Record excerpts:
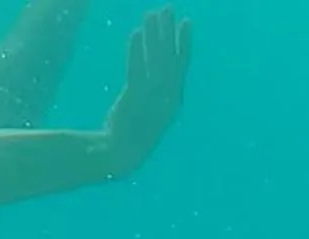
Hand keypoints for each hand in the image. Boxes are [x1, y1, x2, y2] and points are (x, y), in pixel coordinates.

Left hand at [100, 7, 190, 177]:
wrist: (122, 154)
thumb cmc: (134, 135)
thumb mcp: (150, 111)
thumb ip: (155, 91)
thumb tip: (154, 73)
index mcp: (173, 99)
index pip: (181, 63)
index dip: (184, 42)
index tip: (186, 22)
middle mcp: (166, 96)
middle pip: (169, 55)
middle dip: (168, 30)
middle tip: (168, 7)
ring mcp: (151, 97)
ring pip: (155, 59)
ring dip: (153, 35)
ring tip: (151, 13)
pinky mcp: (134, 97)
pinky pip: (137, 69)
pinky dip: (137, 51)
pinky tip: (135, 34)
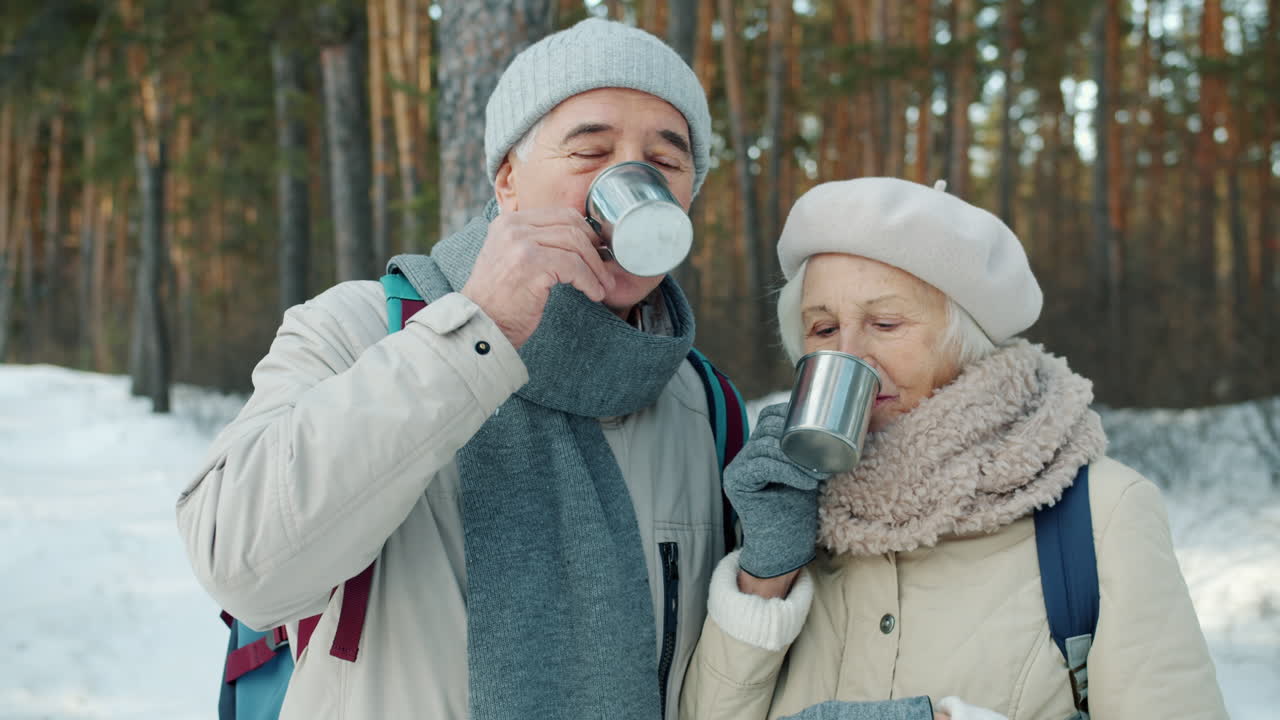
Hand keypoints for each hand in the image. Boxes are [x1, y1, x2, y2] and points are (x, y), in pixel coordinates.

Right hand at [461, 207, 614, 348]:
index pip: (560, 214)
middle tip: (605, 269)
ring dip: (596, 267)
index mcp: (508, 222)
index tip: (597, 250)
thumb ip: (536, 243)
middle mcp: (513, 227)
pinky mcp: (531, 264)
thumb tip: (580, 240)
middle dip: (594, 248)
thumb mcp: (511, 259)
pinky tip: (593, 293)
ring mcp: (520, 243)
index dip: (585, 232)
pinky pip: (573, 266)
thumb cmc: (500, 301)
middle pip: (571, 225)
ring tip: (602, 285)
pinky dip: (589, 281)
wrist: (480, 326)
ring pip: (576, 244)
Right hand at [724, 403, 827, 581]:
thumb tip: (838, 431)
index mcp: (758, 449)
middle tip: (823, 454)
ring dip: (795, 456)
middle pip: (766, 429)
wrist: (783, 548)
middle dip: (795, 436)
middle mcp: (743, 456)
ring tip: (818, 470)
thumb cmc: (797, 512)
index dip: (789, 414)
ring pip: (764, 446)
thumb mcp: (805, 475)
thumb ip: (807, 455)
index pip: (768, 418)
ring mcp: (736, 468)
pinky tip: (806, 482)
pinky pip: (762, 466)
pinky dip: (787, 471)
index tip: (817, 423)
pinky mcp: (736, 483)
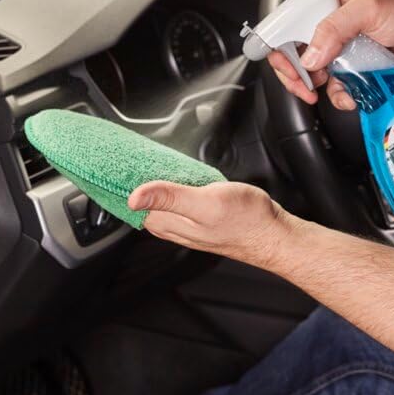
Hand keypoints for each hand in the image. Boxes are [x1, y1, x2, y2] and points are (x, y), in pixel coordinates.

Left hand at [128, 181, 299, 268]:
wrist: (274, 234)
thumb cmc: (246, 220)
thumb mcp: (205, 202)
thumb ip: (170, 197)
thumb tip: (133, 197)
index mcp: (169, 223)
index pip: (133, 204)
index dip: (125, 184)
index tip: (119, 166)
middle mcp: (175, 227)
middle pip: (144, 205)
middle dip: (135, 184)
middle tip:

Work request: In the data above, find the line containing "ring mcp: (736, 468)"; from there, please write out each line through the end, exactly, with the pictures omitted.

Answer for this exercise:
ring mcp: (736, 468)
pinky tip: (806, 482)
pinky pip: (762, 466)
pinky dip: (787, 471)
index tip: (817, 423)
pinky mcp: (736, 483)
Hand keypoints for each hand in the image. Boxes are [x1, y1, x2, y2] and points are (x, y), in pixel coordinates.

Left hand at [128, 181, 299, 268]:
wrist: (274, 234)
thumb cmc: (246, 220)
thumb mcp: (205, 202)
thumb ip: (170, 197)
thumb tip: (133, 197)
index mcp: (169, 223)
index pip: (133, 204)
index dip: (125, 184)
index tip: (119, 166)
middle mcp: (175, 227)
middle pip: (144, 205)
middle dip: (135, 184)
middle tip:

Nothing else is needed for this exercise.